EXERCISE DESCRIPTION. Among the following entries, say how many lines contain the word "EGPC"; the answer is a number and nothing else.

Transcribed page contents
§ §
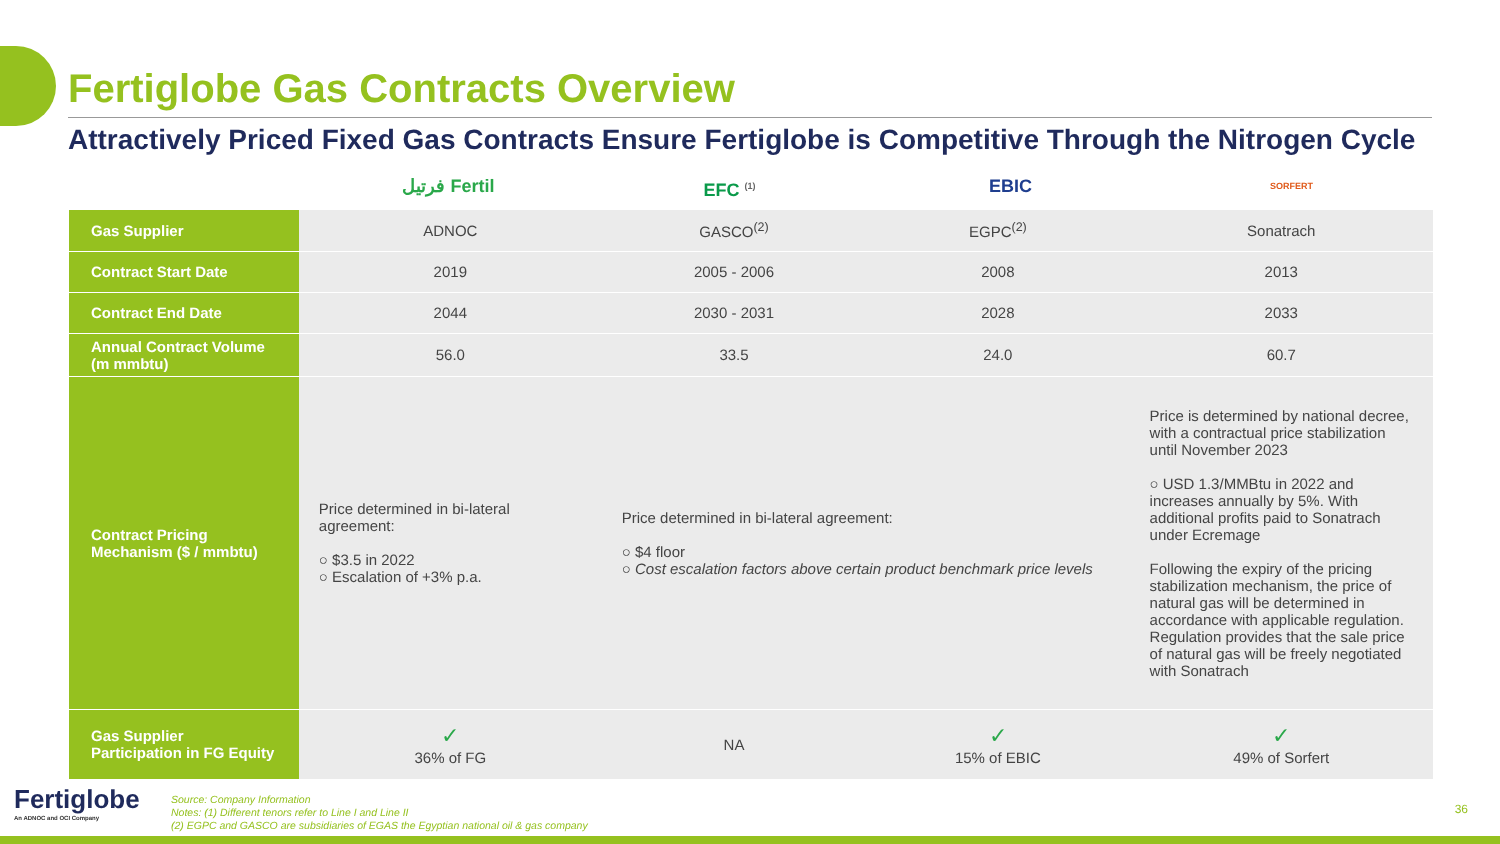Fertiglobe Gas Contracts Overview
Attractively Priced Fixed Gas Contracts Ensure Fertiglobe is Competitive Through the Nitrogen Cycle
فرتيل Fertil EFC <sup>(1)</sup>
EBIC
SORFERT
| Gas Supplier | ADNOC | GASCO<sup>(2)</sup> | EGPC<sup>(2)</sup> | Sonatrach |
| Contract Start Date | 2019 | 2005 - 2006 | 2008 | 2013 |
| Contract End Date | 2044 | 2030 - 2031 | 2028 | 2033 |
| Annual Contract Volume (m mmbtu) | 56.0 | 33.5 | 24.0 | 60.7 |
| Contract Pricing Mechanism ($ / mmbtu) | Price determined in bi-lateral agreement: ○ $3.5 in 2022 ○ Escalation of +3% p.a. | Price determined in bi-lateral agreement: ○ $4 floor ○ Cost escalation factors above certain product benchmark price levels | | Price is determined by national decree, with a contractual price stabilization until November 2023 ○ USD 1.3/MMBtu in 2022 and increases annually by 5%. With additional profits paid to Sonatrach under Ecremage Following the expiry of the pricing stabilization mechanism, the price of natural gas will be determined in accordance with applicable regulation. Regulation provides that the sale price of natural gas will be freely negotiated with Sonatrach |
| Gas Supplier Participation in FG Equity | ✓ 36% of FG | NA | ✓ 15% of EBIC | ✓ 49% of Sorfert |
Fertiglobe
An ADNOC and OCI Company
Source: Company Information
Notes: (1) Different tenors refer to Line I and Line II
(2) EGPC and GASCO are subsidiaries of EGAS the Egyptian national oil & gas company
36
§ §
SOLUTION. 2